The first part of my code imports the necessary libraries and generates the data according to my interpretation of their problem. I am generating 500 points here, whereas the SGLD paper only used 100 points.

Next, I define a bunch of functions that I will need for the future. The most important one is the
`log_f`

function, which returns the log of the posterior. (Implementing this correctly requires
filling in some missing mathematical details that follow from the formulation of multivariate
Gaussian densities.)

Next, I run three methods to estimate the posterior: standard full-batch MCMC, Stochastic Gradient Langevin Dynamics, and the Adaptive Sampling method. Code comments clearly separate and indicate these methods in the following code section. Note the following:

- The standard MCMC and Adaptive Sampling methods use a random walk proposal.
- I used 10000 samples for the methods, except that for SGLD, I found that I needed to increase the number of samples (here it’s 30000) since the algorithm occasionally got stuck at a mode.
- The minibatch size for SGLD is 30, and for the Adaptive Sampling method, it starts at 10 (and can increase by 10 up to 500).

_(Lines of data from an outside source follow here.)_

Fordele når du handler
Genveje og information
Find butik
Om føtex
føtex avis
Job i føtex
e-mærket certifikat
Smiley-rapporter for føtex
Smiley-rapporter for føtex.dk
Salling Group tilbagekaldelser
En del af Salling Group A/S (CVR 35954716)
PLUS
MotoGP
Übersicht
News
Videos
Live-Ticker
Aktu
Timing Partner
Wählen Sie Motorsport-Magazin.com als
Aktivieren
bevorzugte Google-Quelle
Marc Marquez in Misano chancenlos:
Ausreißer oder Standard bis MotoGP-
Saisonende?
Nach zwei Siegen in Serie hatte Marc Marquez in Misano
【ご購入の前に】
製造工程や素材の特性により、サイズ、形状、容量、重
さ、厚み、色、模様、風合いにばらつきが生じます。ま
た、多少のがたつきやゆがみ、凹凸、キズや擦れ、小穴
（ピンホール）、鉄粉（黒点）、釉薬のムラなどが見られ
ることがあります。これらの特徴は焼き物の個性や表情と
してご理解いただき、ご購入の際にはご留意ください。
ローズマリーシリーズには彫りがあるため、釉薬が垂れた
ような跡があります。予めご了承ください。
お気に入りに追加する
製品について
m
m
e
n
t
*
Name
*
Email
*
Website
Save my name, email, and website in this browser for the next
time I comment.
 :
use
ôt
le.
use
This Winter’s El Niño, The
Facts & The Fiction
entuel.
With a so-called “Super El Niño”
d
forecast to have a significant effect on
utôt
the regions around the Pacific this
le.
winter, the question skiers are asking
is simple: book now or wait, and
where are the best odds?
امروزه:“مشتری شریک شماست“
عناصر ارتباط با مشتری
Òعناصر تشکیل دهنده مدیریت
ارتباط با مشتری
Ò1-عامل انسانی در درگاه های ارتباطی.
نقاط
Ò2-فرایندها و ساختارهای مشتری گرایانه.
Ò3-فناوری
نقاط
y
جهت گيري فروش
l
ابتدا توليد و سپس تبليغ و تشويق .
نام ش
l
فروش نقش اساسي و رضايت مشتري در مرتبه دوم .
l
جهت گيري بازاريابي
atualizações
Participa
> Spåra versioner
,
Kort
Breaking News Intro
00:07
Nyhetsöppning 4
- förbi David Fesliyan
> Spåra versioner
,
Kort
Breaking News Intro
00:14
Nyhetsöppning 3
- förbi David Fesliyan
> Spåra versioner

With the sampled \(\theta\) values in `all_1`

, `all_2`

, and `all_3`

, I can now plot
them using my favorite Python library, matplotlib. I also create a contour plot of what the log
posterior should really look like.

By the way, it was only recently that I found out I could put LaTeX directly in matplotlib text. That’s pretty cool!

Here are the results in a scatter plot where darker spots indicate more points:

It looks like all three methods roughly obtain the same posterior form.